**Work to complete:** Repeat the listing below in full and exactly, but without its pictures.

**Available data:**
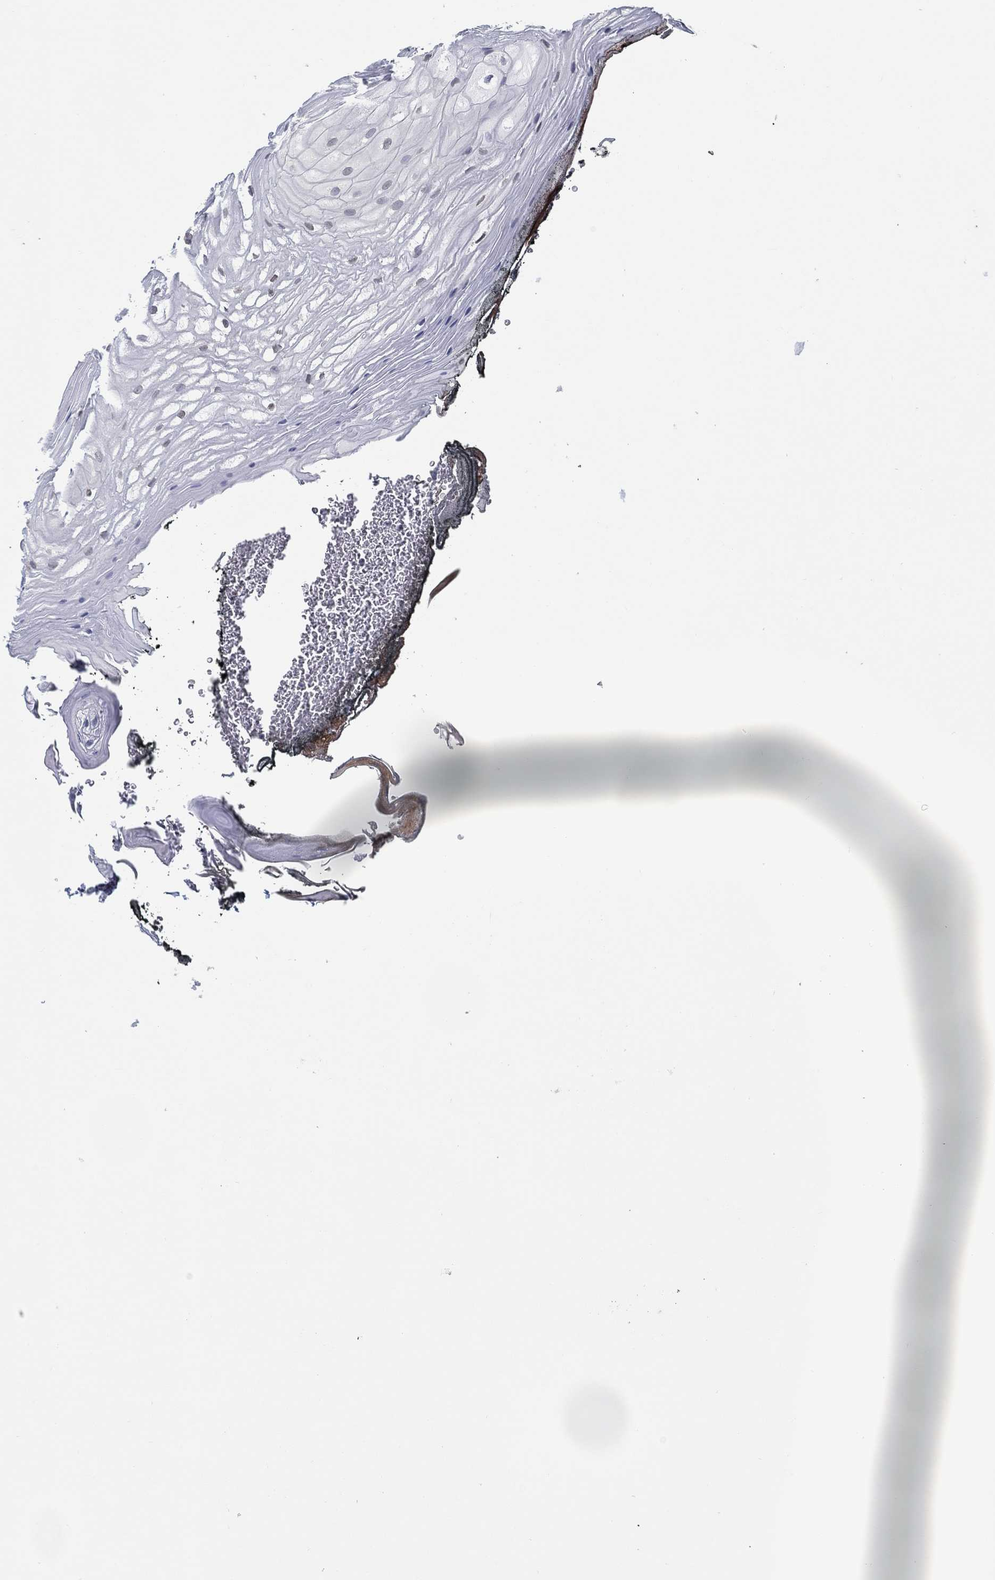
{"staining": {"intensity": "negative", "quantity": "none", "location": "none"}, "tissue": "oral mucosa", "cell_type": "Squamous epithelial cells", "image_type": "normal", "snomed": [{"axis": "morphology", "description": "Normal tissue, NOS"}, {"axis": "morphology", "description": "Squamous cell carcinoma, NOS"}, {"axis": "topography", "description": "Oral tissue"}, {"axis": "topography", "description": "Head-Neck"}], "caption": "This photomicrograph is of normal oral mucosa stained with immunohistochemistry (IHC) to label a protein in brown with the nuclei are counter-stained blue. There is no positivity in squamous epithelial cells. (DAB immunohistochemistry visualized using brightfield microscopy, high magnification).", "gene": "NUP155", "patient": {"sex": "male", "age": 65}}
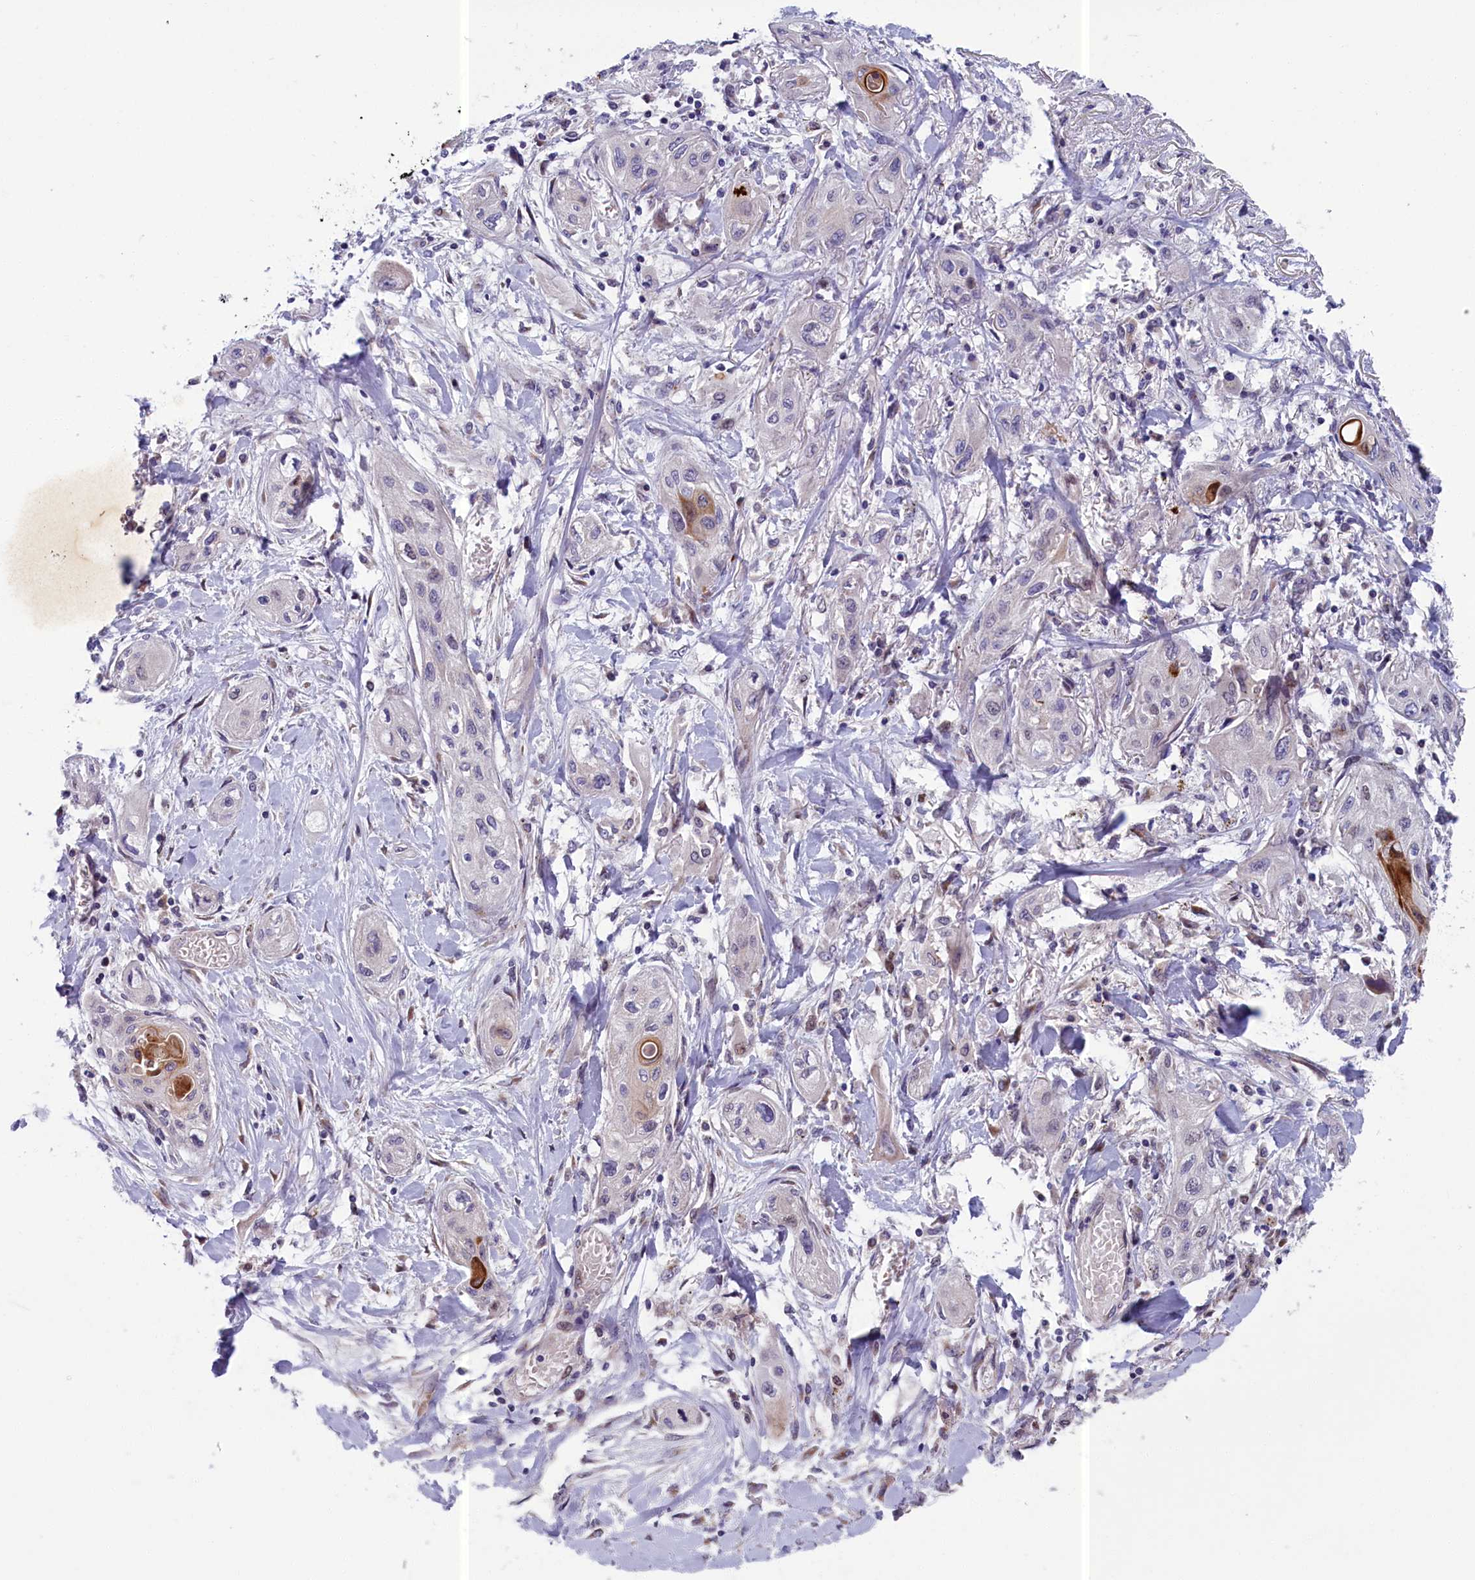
{"staining": {"intensity": "negative", "quantity": "none", "location": "none"}, "tissue": "lung cancer", "cell_type": "Tumor cells", "image_type": "cancer", "snomed": [{"axis": "morphology", "description": "Squamous cell carcinoma, NOS"}, {"axis": "topography", "description": "Lung"}], "caption": "Tumor cells are negative for protein expression in human lung cancer. (Brightfield microscopy of DAB immunohistochemistry at high magnification).", "gene": "LIG1", "patient": {"sex": "female", "age": 47}}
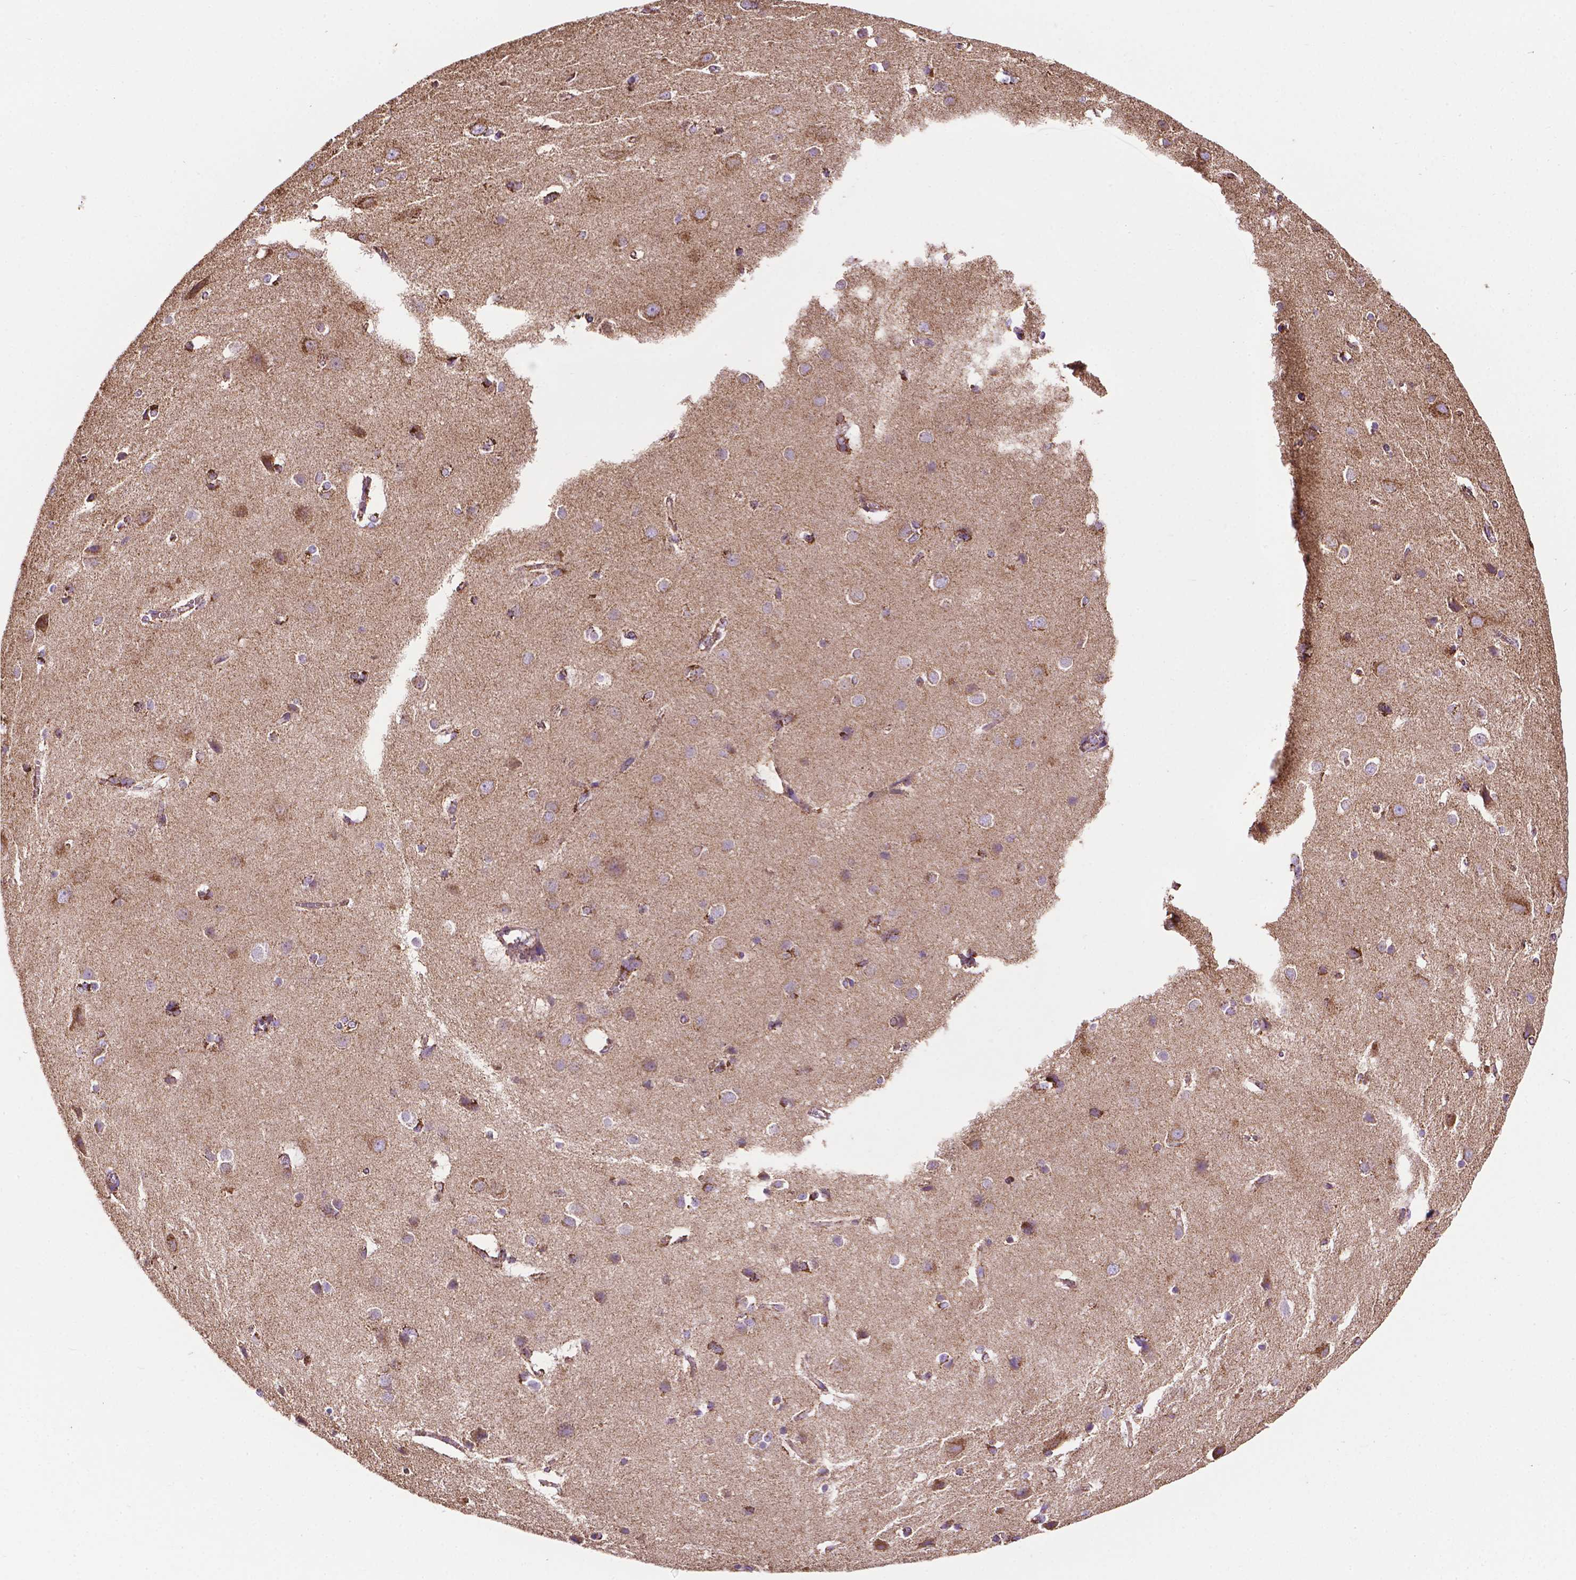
{"staining": {"intensity": "weak", "quantity": "25%-75%", "location": "cytoplasmic/membranous"}, "tissue": "cerebral cortex", "cell_type": "Endothelial cells", "image_type": "normal", "snomed": [{"axis": "morphology", "description": "Normal tissue, NOS"}, {"axis": "topography", "description": "Cerebral cortex"}], "caption": "Protein staining by immunohistochemistry (IHC) demonstrates weak cytoplasmic/membranous expression in about 25%-75% of endothelial cells in unremarkable cerebral cortex. (Stains: DAB (3,3'-diaminobenzidine) in brown, nuclei in blue, Microscopy: brightfield microscopy at high magnification).", "gene": "RMDN3", "patient": {"sex": "male", "age": 37}}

**Finished task:**
{"staining": {"intensity": "negative", "quantity": "none", "location": "none"}, "tissue": "oral mucosa", "cell_type": "Squamous epithelial cells", "image_type": "normal", "snomed": [{"axis": "morphology", "description": "Normal tissue, NOS"}, {"axis": "morphology", "description": "Squamous cell carcinoma, NOS"}, {"axis": "topography", "description": "Oral tissue"}, {"axis": "topography", "description": "Head-Neck"}], "caption": "This photomicrograph is of normal oral mucosa stained with immunohistochemistry (IHC) to label a protein in brown with the nuclei are counter-stained blue. There is no positivity in squamous epithelial cells. (DAB immunohistochemistry visualized using brightfield microscopy, high magnification).", "gene": "NUP155", "patient": {"sex": "male", "age": 65}}
{"staining": {"intensity": "negative", "quantity": "none", "location": "none"}, "tissue": "lung cancer", "cell_type": "Tumor cells", "image_type": "cancer", "snomed": [{"axis": "morphology", "description": "Squamous cell carcinoma, NOS"}, {"axis": "topography", "description": "Lung"}], "caption": "Tumor cells are negative for protein expression in human lung cancer. (Brightfield microscopy of DAB immunohistochemistry at high magnification).", "gene": "LIG1", "patient": {"sex": "female", "age": 47}}
{"staining": {"intensity": "weak", "quantity": "25%-75%", "location": "cytoplasmic/membranous"}, "tissue": "cerebral cortex", "cell_type": "Endothelial cells", "image_type": "normal", "snomed": [{"axis": "morphology", "description": "Normal tissue, NOS"}, {"axis": "topography", "description": "Cerebral cortex"}], "caption": "Protein staining by immunohistochemistry (IHC) demonstrates weak cytoplasmic/membranous expression in about 25%-75% of endothelial cells in unremarkable cerebral cortex. (Stains: DAB (3,3'-diaminobenzidine) in brown, nuclei in blue, Microscopy: brightfield microscopy at high magnification).", "gene": "RMDN3", "patient": {"sex": "male", "age": 37}}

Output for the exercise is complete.